Converting octal numbers to hexadecimal involves understanding the relationship between these systems through binary. By converting octal digits to binary, grouping the binary digits, and then converting to hexadecimal, the process is both efficient and easy to manage.

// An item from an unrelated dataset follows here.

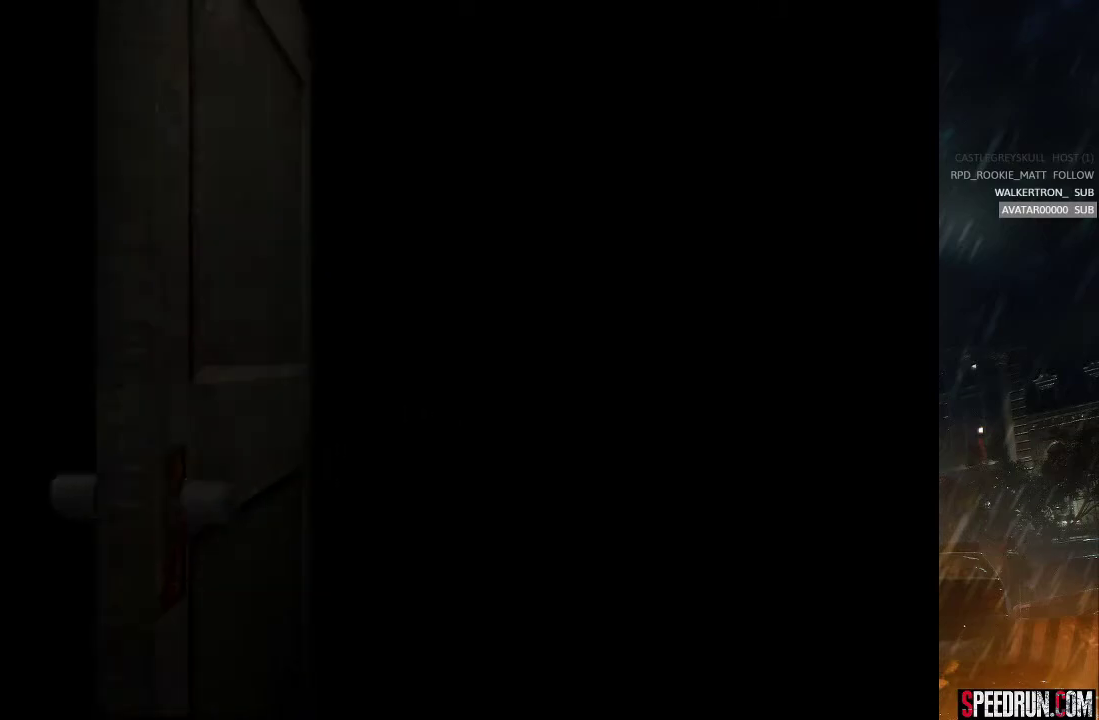
{"buttons": ["START"], "right_stick": "center", "events": [[83, "DPAD_UP", "up"], [83, "SQUARE", "up"], [83, "right_stick", "left"], [133, "START", "down"], [283, "START", "up"], [383, "START", "down"], [383, "right_stick", "center"]]}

This method is fundamental in various fields, especially in computing, where different number systems are frequently used.

### References

**Digital Fundamentals**by Thomas L. Floyd: This book provides a thorough explanation of number systems and their conversions, including octal and hexadecimal systems.**Computer Organization and Design: The Hardware/Software Interface**by David A. Patterson and John L. Hennessy: This textbook discusses binary, octal, and hexadecimal systems in the context of computer architecture.**Numerical Methods and Computation**by C.F. Gerald and P.O. Wheatley: This book includes sections on the conversion between different numerical bases, offering practical examples and exercises.**Number Systems**– Khan Academy: An online resource that explains different number systems, including binary, octal, and hexadecimal, and how to convert between them. Available at: Khan Academy.

These references provide foundational knowledge and practical examples related to the topics covered in this article.